The phrase, “I rang a silent Bell” could refer to an old gambling term when betting was illegal, and when someone won, it was called ringing the silent bell.  The Cheshire Cat is a fictional cat that was popularized by Lewis Carroll in Alice’s Adventures in Wonderland which can disappear and reappear whenever it likes and it is known for its distinctive mischievous grin that sometimes stays in view when it vanishes.  Vincent van Gogh made a series of psychedelic Sunflower paintings and perhaps Hunter saw one of these on his trip to Neptune.  In 1955, the beat poet Allen Ginsberg wrote a poem titled Sunflower Sutra, which is about a desolate American landscape, that was destroyed and devastated by the careless work of modern society.

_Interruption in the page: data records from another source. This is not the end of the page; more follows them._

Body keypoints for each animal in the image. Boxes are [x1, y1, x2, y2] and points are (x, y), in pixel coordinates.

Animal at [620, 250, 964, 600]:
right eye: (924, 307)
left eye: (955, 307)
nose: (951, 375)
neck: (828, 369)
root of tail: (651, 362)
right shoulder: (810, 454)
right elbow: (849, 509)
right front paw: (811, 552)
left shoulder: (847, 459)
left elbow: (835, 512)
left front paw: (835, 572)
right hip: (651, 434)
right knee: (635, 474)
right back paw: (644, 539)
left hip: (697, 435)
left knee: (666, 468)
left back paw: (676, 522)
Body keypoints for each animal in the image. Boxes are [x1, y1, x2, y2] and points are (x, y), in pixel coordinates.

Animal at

Arctic regions like Scandinavia and Alaska are often called the land of the midnight sun.  The Led Zeppelin tune ‘Immigrant Song’ says, “We come from the land of the ice and snow, From the midnight sun where the hot springs flow.  The very odd line “Copperdome bodhi drip a silver kimono” is puzzling, but copper was often used in architecture because of its durability, prestigious appearance, and ability to form complex shapes.  The “Bodhi Drip” is a way of existence, a dewdrop of positivity from one leaf of the Tree of Enlightenment, which stems from Buddhism, putting an end to the cycle of transmigration and leading to Nirvana.  The line, “Comic book colors on a violin river cryin’ Leonardo” could be referring to Leonardo da Vinci writing in mirror script as a way of keeping his hands clean and preventing him from smudging his ink.  George Herriman created the Krazy Kat comic strip which featured a cat and a mouse and the US Postal service issued a Krazy Kat stamp in 1995.

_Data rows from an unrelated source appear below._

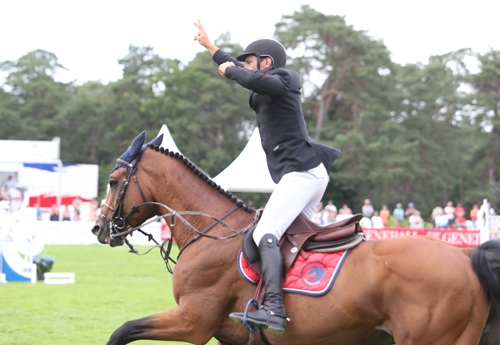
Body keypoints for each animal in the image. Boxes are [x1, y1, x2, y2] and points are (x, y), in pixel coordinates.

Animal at [92, 130, 500, 342]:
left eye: (113, 181)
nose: (98, 228)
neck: (211, 231)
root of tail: (463, 256)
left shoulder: (194, 320)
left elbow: (122, 331)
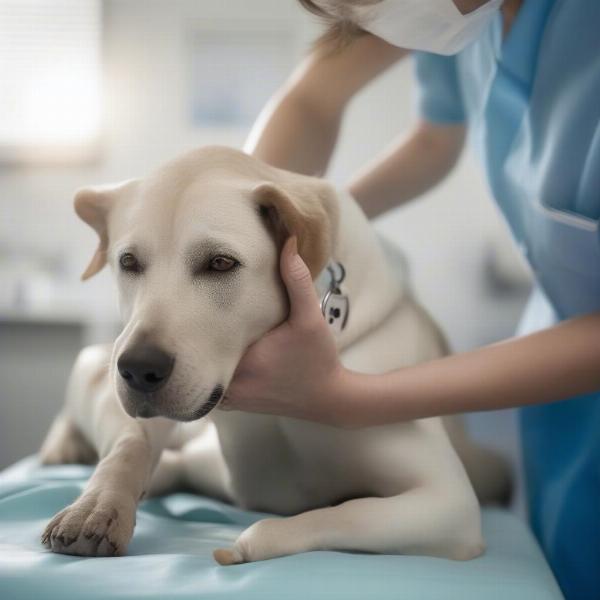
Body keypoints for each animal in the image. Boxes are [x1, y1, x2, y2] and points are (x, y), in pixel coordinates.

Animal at [38, 144, 506, 564]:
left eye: (221, 263)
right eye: (129, 262)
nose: (138, 369)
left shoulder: (448, 502)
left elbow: (338, 514)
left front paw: (247, 545)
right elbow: (129, 445)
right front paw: (98, 507)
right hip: (98, 365)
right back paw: (66, 447)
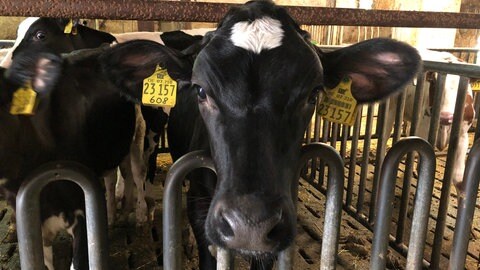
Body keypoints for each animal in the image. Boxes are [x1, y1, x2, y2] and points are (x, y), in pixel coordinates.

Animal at [384, 49, 474, 207]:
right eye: (433, 81)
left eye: (463, 87)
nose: (445, 116)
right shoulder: (424, 131)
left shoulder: (463, 136)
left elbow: (458, 177)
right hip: (392, 110)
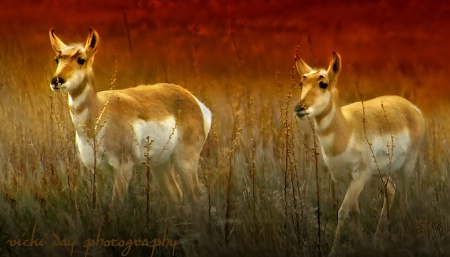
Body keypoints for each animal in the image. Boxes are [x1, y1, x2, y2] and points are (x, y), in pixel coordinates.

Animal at [48, 28, 212, 208]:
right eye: (57, 59)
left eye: (81, 59)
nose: (56, 80)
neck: (99, 113)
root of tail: (195, 101)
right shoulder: (97, 172)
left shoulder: (123, 168)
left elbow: (115, 206)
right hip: (160, 166)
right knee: (176, 195)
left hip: (185, 162)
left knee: (195, 197)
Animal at [296, 51, 426, 254]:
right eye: (301, 83)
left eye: (323, 83)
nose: (299, 108)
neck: (346, 127)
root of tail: (412, 108)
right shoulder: (346, 179)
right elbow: (354, 211)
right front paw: (360, 241)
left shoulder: (359, 177)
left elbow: (342, 211)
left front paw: (333, 252)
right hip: (382, 173)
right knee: (391, 190)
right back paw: (379, 237)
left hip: (407, 166)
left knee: (404, 198)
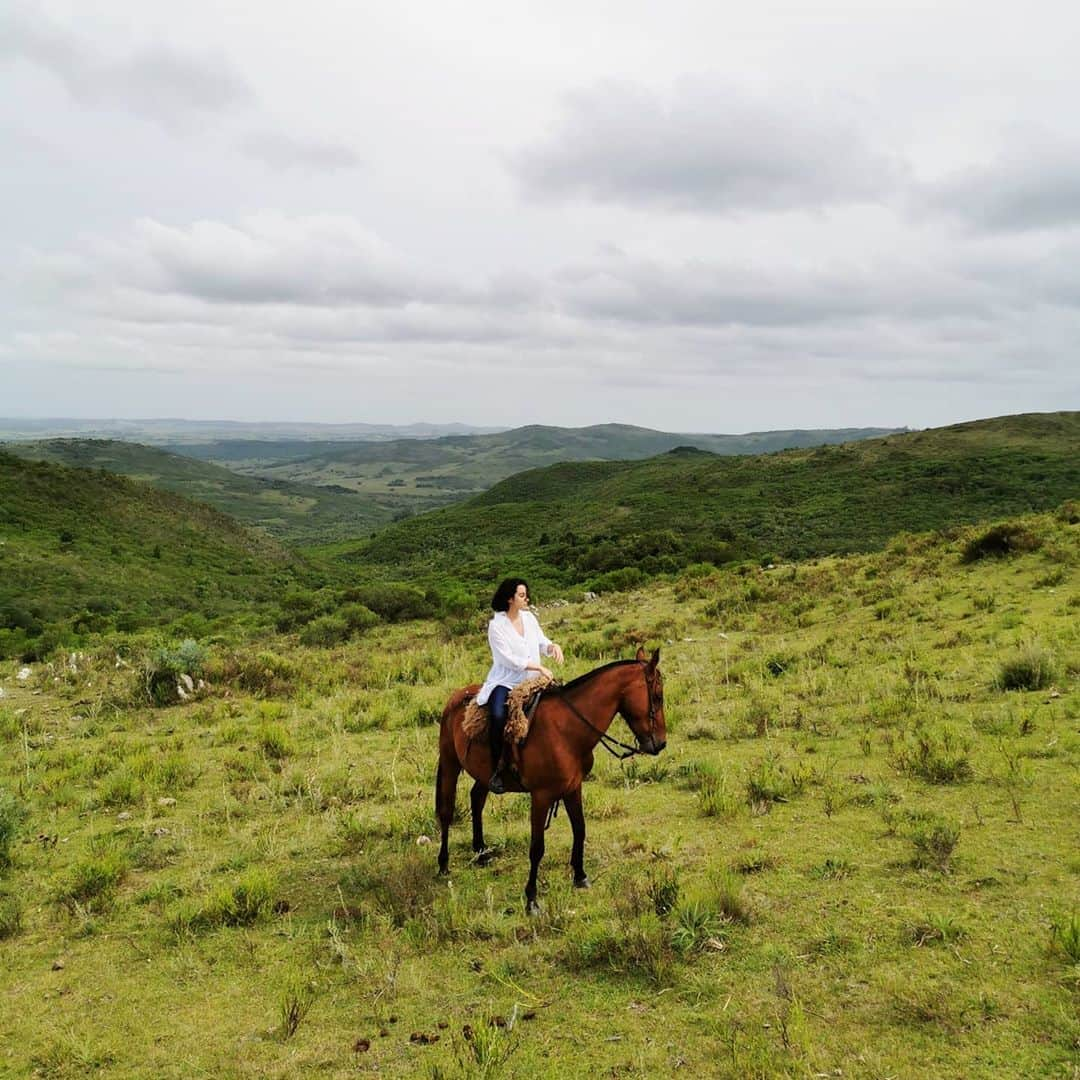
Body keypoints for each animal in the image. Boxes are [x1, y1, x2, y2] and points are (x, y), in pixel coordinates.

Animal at [434, 648, 660, 911]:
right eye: (657, 696)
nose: (660, 743)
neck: (567, 731)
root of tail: (456, 697)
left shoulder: (573, 788)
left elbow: (580, 829)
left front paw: (580, 876)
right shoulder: (541, 796)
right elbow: (537, 847)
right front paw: (531, 899)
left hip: (483, 774)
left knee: (476, 799)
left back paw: (481, 853)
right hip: (450, 763)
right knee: (447, 812)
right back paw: (443, 864)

Hunter was known to like the Old West, as he read Wyatt Earp, when he was young, and one of his grandfathers was a cowboy who occasionally lassoed him as he ran about the yard.  He was also a train enthusiast and steam locomotives needed to make stops at water towers, where a railroad worker would line up the spout with the water hatch on top of the tender, loading water so they could keep running over long distances.  The fireman climbs up on the tender and pulls the spout into the tender’s hatch.  He then pulls on a chain attached to the water valve in the bottom of the tower.  Water flows out through the spout into the tender, but on real hot days, he might let some of this water flow onto his head to cool off.  Maybe he would get under the waterfall to get some of that coal dust washed off of him.  The line, “To a double-e waterfall over my back” may have something to do with the 1965 Bob Dylan song, ‘It Takes a Lot to Laugh, It Takes a Train to Cry’, because it contains the line, “Don’t the brakemen look good, mama, flaggin’ down the ‘Double-E’”, as Double E locomotives were at one time the largest trains.  Warren Zevon’s 1976 song ‘Poor Pitiful Me’, also contains the line, “Laid my head on the railroad track, waitin’ on the Double E”, which later became a big hit for Linda Ronstadt.

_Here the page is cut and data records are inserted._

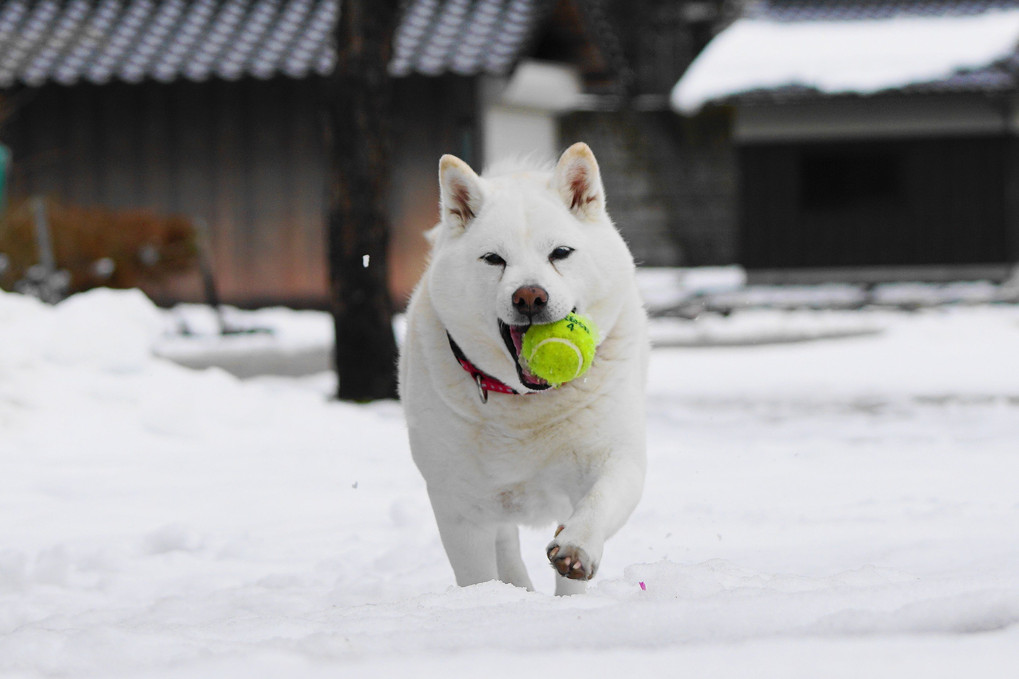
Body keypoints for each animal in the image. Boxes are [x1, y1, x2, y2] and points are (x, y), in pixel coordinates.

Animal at [397, 141, 644, 591]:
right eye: (494, 259)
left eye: (560, 252)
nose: (529, 296)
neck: (527, 406)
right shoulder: (458, 505)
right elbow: (478, 575)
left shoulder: (618, 457)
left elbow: (599, 501)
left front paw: (576, 548)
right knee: (506, 549)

Look for a while at the china cat sunflower
Proud walking jingle in the midnight sun
Copperdome bodhi drip a silver kimono
Like a crazy quilt star gown through a dream night wind

Na na na, na na na
Na na na, na na na
Ooh, oh, oh

Crazy cat peekin’ through a lace bandanna
Like a one-eyed cheshire, like a diamond-eye jack
A leaf of all colors plays a golden-string fiddle
To a double-e waterfall over my back

Na na na, na na na
Na na na, na na na
Ooh, oh, oh

China cat, china cat
China cat, china cat
China cat, china cat
China cat, china cat

Comic book colors on a violin river cryin’ Leonardo
Words from out a silk trombone
I rang a silent bell, beneath a shower of pearls
In the eagle-winged palace of the queen Chinee

China cat, china cat
China cat, china cat
China cat, china cat
China cat, china cat
China cat, china cat
China cat, china cat
China cat, china cat
China cat, china cat
China cat, china cat
China cat, china cat
China cat

Written for Song Lyric Sunday where the prompt is Bird/Cat/Dog/Fish/Pet.